▶ Activity:
Look below for the line that contains "reporter na dumating.", then copy it and each following line exactly, through and including the line that contains "lamang ng pamahalaan".

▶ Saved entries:
:::::
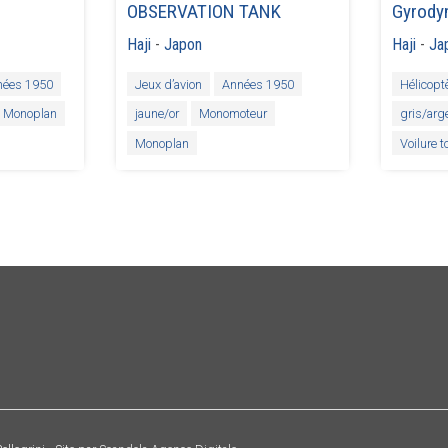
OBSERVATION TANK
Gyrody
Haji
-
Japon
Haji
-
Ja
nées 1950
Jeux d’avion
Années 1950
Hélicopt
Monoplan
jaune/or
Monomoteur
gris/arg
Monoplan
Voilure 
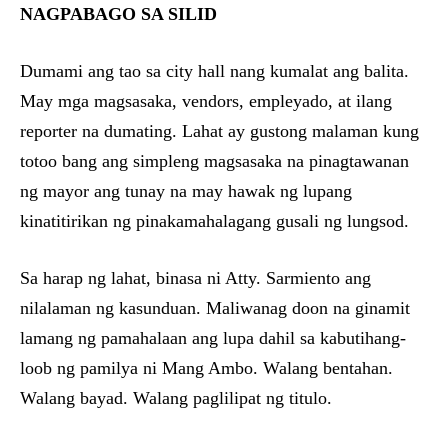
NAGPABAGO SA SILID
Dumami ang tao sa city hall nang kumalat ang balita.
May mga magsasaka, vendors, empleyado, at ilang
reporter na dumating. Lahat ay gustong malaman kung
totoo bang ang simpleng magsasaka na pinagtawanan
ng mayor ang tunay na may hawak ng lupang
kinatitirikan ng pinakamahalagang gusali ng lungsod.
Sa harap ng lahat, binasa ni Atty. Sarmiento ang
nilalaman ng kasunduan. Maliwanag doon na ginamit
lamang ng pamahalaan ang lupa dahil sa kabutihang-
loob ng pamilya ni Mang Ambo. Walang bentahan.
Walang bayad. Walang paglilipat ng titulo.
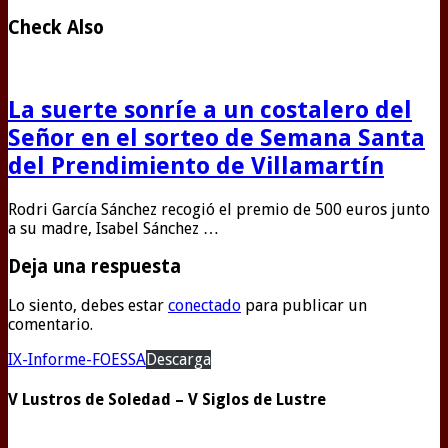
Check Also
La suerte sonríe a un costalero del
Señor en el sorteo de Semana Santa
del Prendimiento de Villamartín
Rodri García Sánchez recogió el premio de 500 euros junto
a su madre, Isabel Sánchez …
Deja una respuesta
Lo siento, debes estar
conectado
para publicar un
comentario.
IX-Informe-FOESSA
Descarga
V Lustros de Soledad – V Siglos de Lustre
:::::
▶ Result below:
reporter na dumating. Lahat ay gustong malaman kung
totoo bang ang simpleng magsasaka na pinagtawanan
ng mayor ang tunay na may hawak ng lupang
kinatitirikan ng pinakamahalagang gusali ng lungsod.
Sa harap ng lahat, binasa ni Atty. Sarmiento ang
nilalaman ng kasunduan. Maliwanag doon na ginamit
lamang ng pamahalaan ang lupa dahil sa kabutihang-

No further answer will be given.